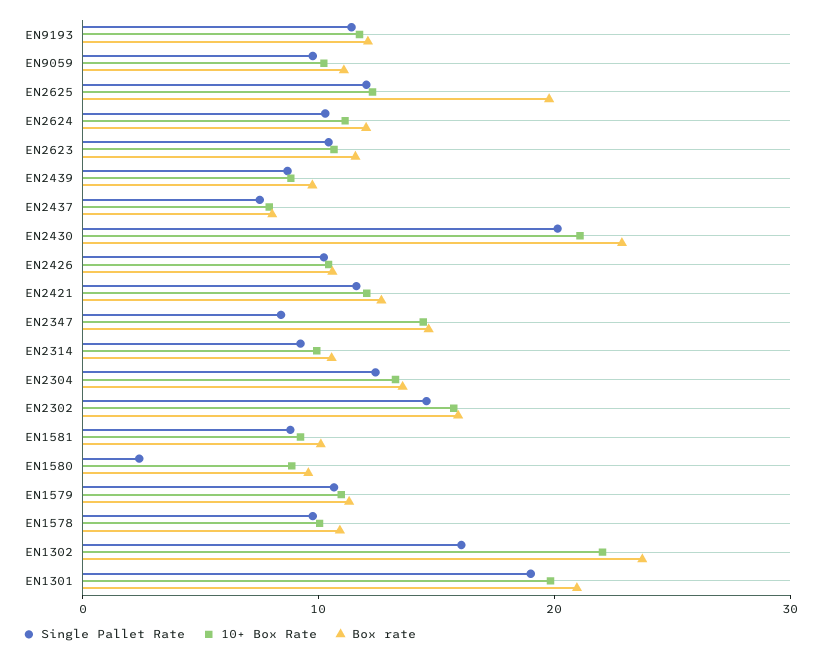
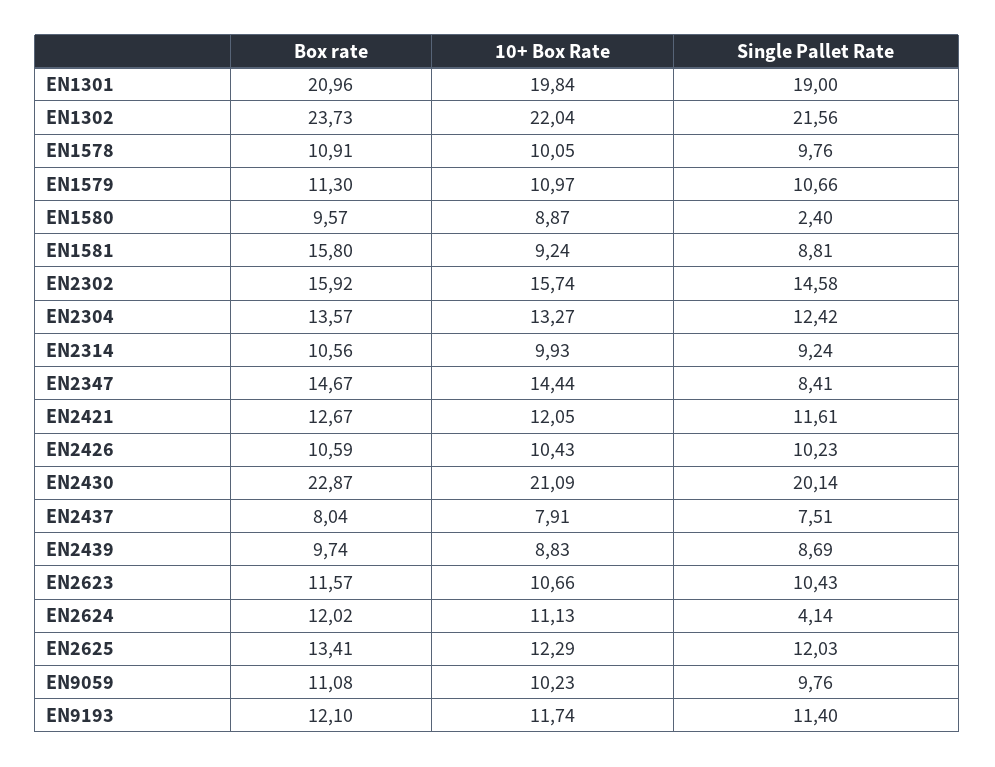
Box rate, EN2625: 20 -> 13.41
Single Pallet Rate, EN2624: 10 -> 4.14
Box rate, EN1581: 10 -> 15.8
Single Pallet Rate, EN1302: 16 -> 21.56

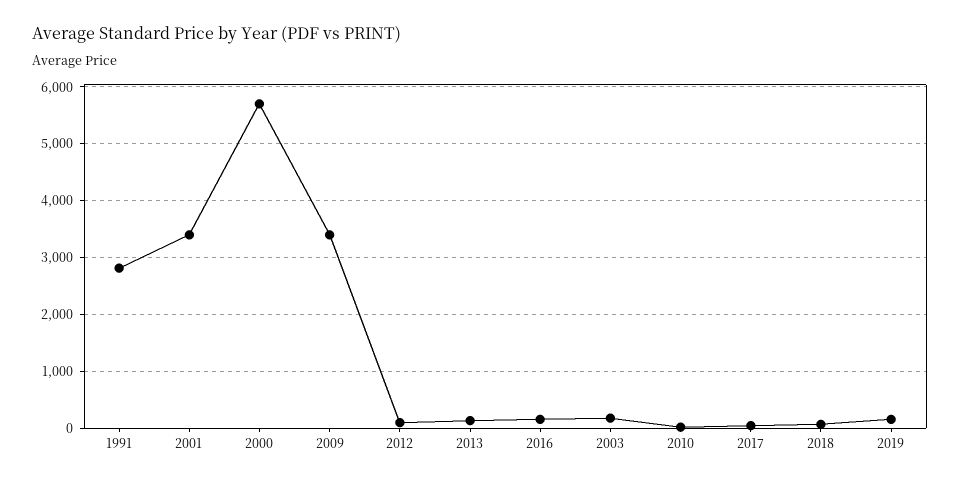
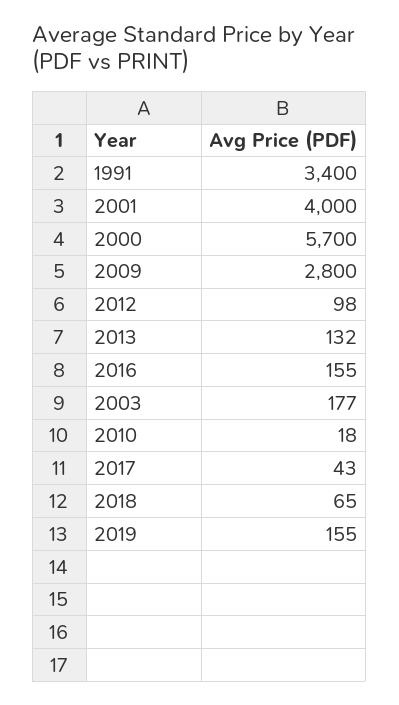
1991: 2800 -> 3400
2001: 3400 -> 4000
2009: 3400 -> 2800

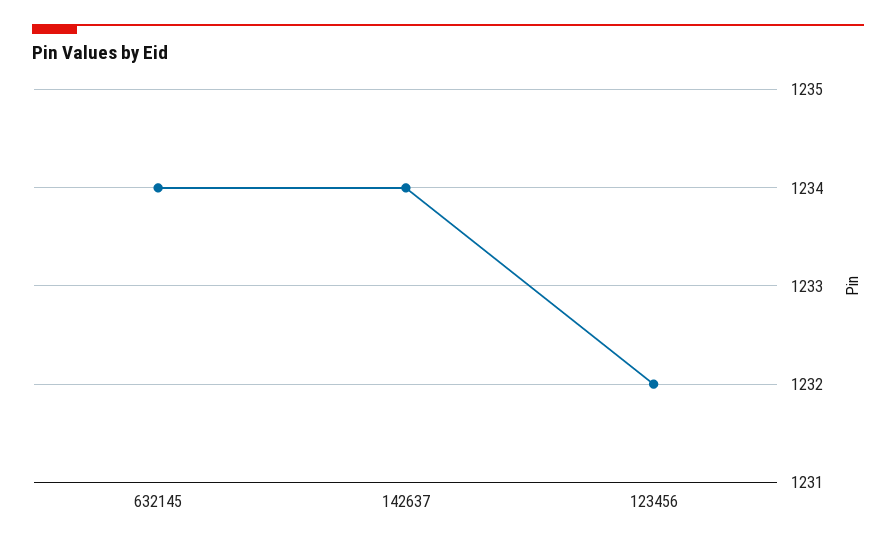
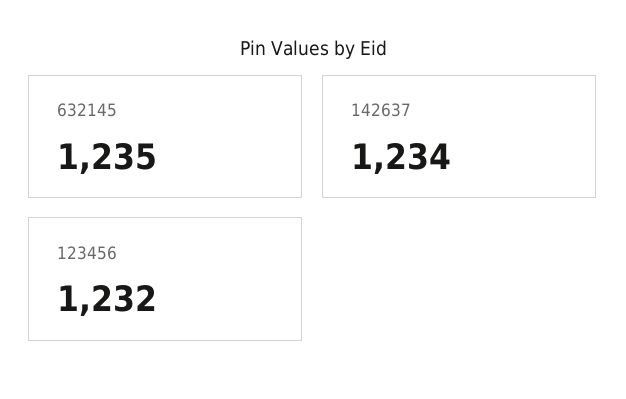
632145: 1234 -> 1235

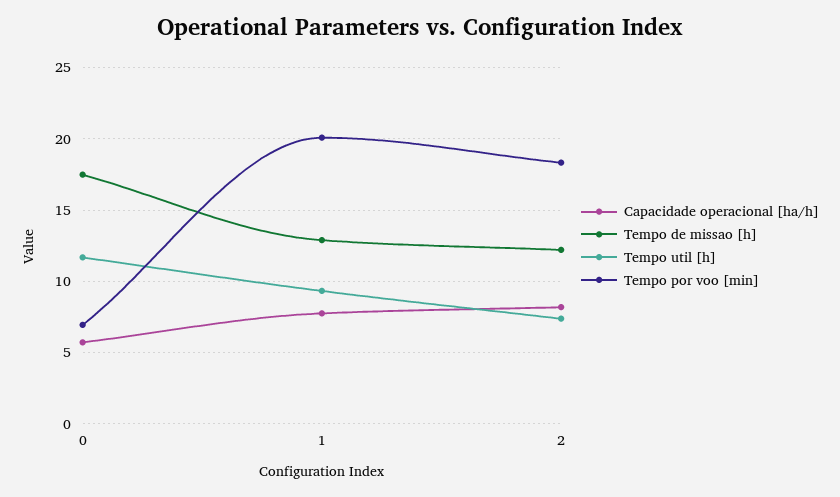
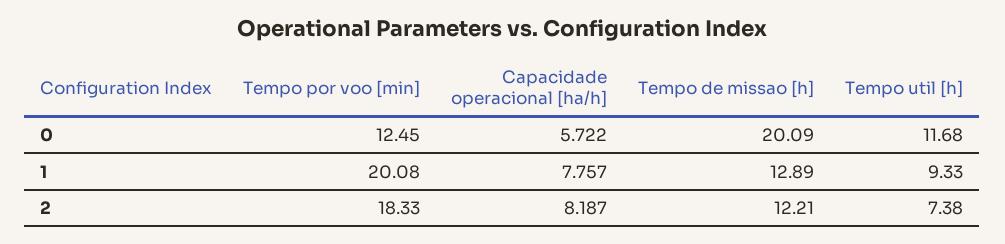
Tempo de missao [h], 0: 17.5 -> 20.09
Tempo por voo [min], 0: 7 -> 12.45

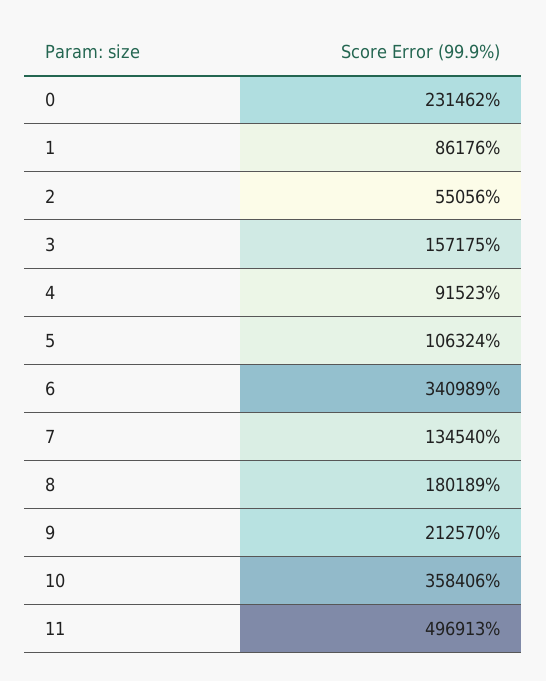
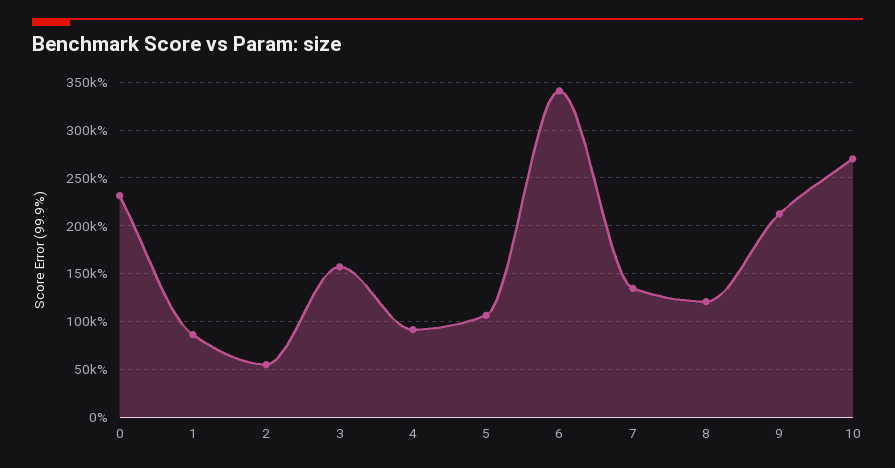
8: 180189 -> 120000
10: 358406 -> 270000
11: 496913 -> none

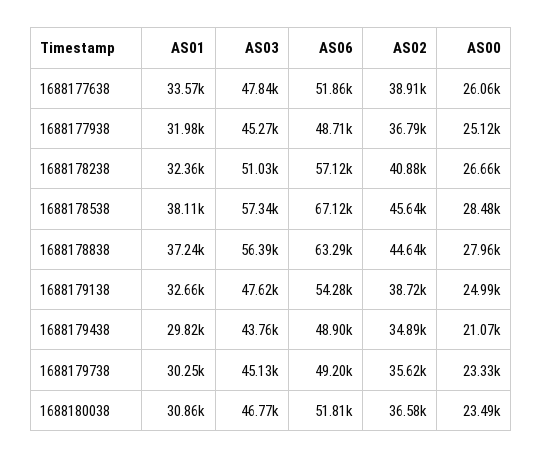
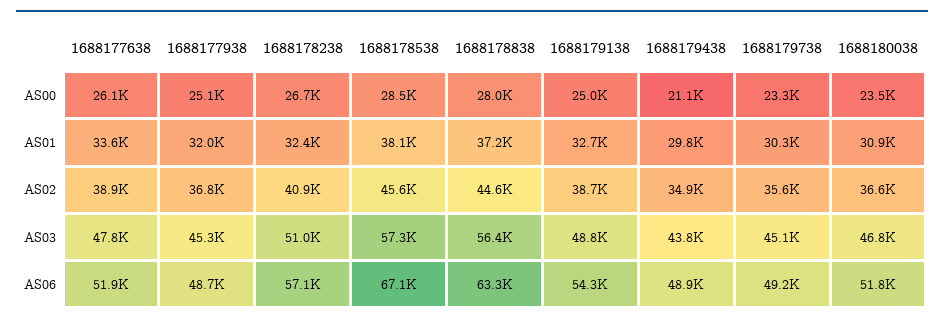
AS03, 1688179138: 47620 -> 48800

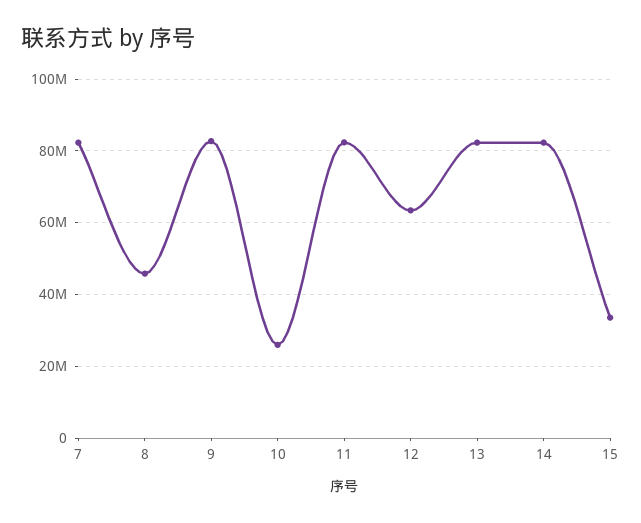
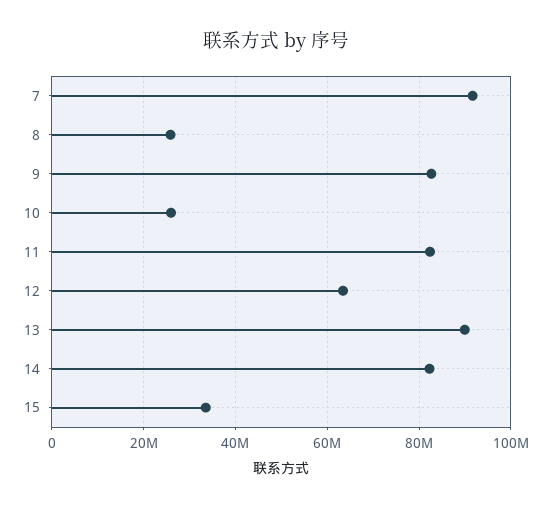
7: 82000000 -> 92000000
8: 46000000 -> 26000000
13: 82000000 -> 90000000

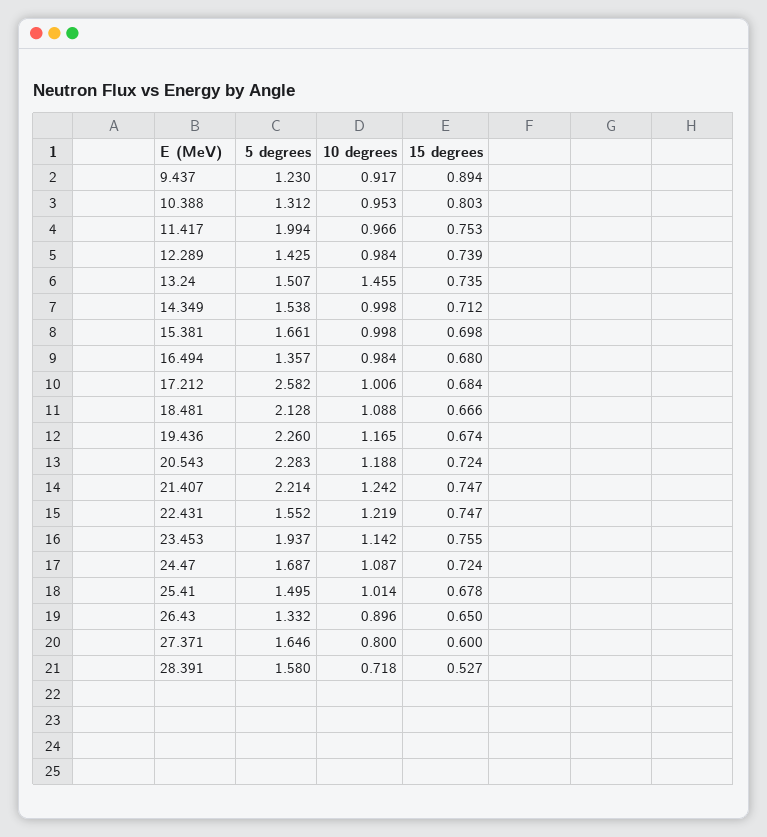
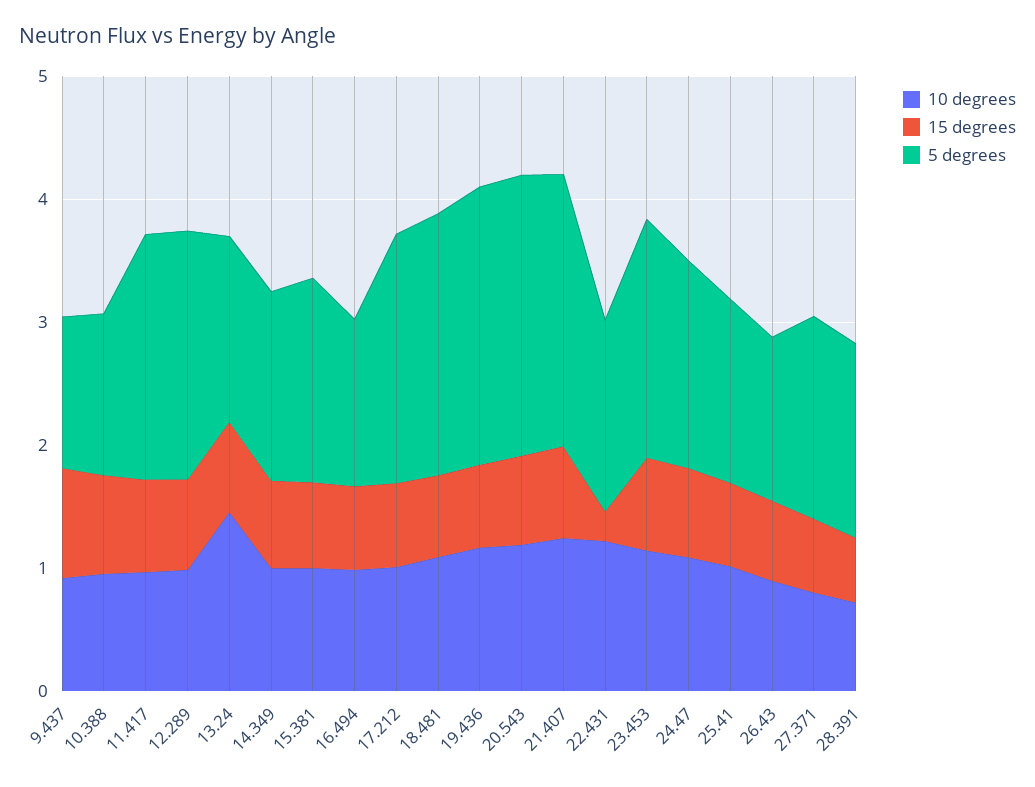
5 degrees, 12.289: 1.425 -> 2
5 degrees, 17.212: 2.582 -> 2
15 degrees, 22.431: 0.747 -> 0.2

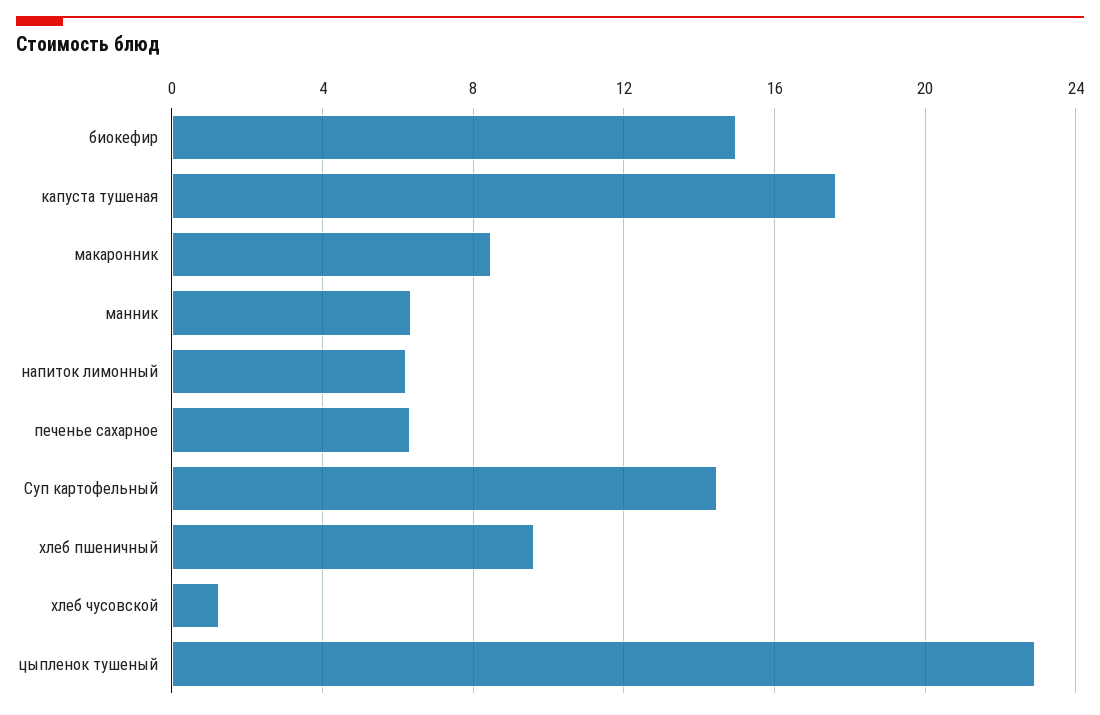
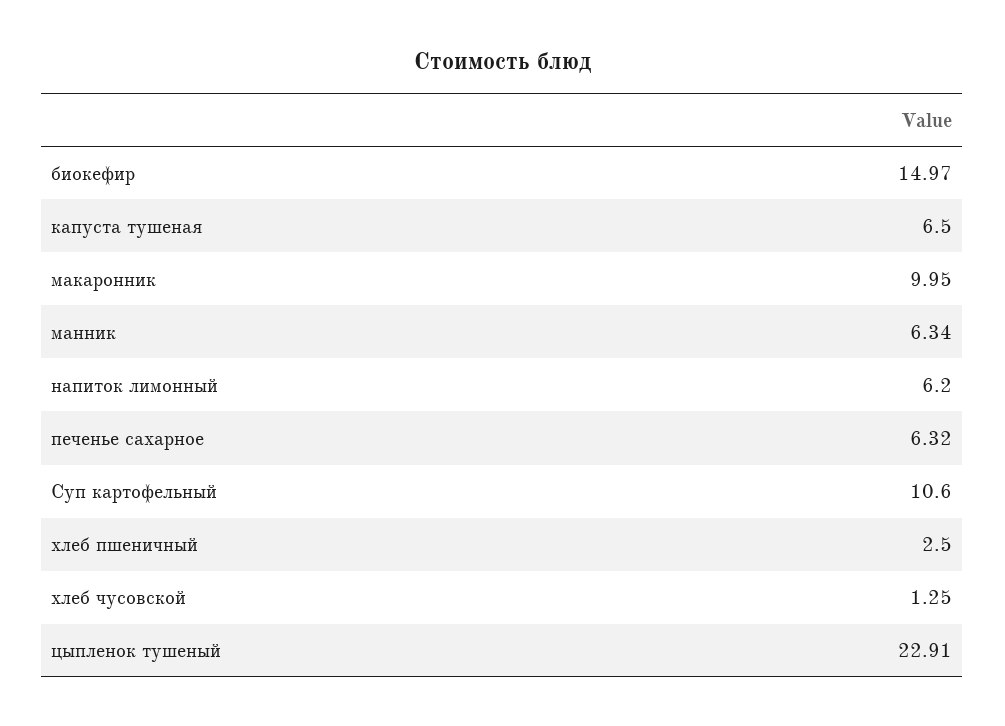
капуста тушеная: 17.5 -> 6.5
макаронник: 8.5 -> 9.95
Суп картофельный: 14.5 -> 10.6
хлеб пшеничный: 9.5 -> 2.5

──────

## JOB
Write out the whole listing exactly, and drop the pictures.

## SOLUTION TO THE PROBLEM
Box rate, EN2625: 20 -> 13.41
Single Pallet Rate, EN2624: 10 -> 4.14
Box rate, EN1581: 10 -> 15.8
Single Pallet Rate, EN1302: 16 -> 21.56

1991: 2800 -> 3400
2001: 3400 -> 4000
2009: 3400 -> 2800

632145: 1234 -> 1235

Tempo de missao [h], 0: 17.5 -> 20.09
Tempo por voo [min], 0: 7 -> 12.45

8: 180189 -> 120000
10: 358406 -> 270000
11: 496913 -> none

AS03, 1688179138: 47620 -> 48800

7: 82000000 -> 92000000
8: 46000000 -> 26000000
13: 82000000 -> 90000000

5 degrees, 12.289: 1.425 -> 2
5 degrees, 17.212: 2.582 -> 2
15 degrees, 22.431: 0.747 -> 0.2

капуста тушеная: 17.5 -> 6.5
макаронник: 8.5 -> 9.95
Суп картофельный: 14.5 -> 10.6
хлеб пшеничный: 9.5 -> 2.5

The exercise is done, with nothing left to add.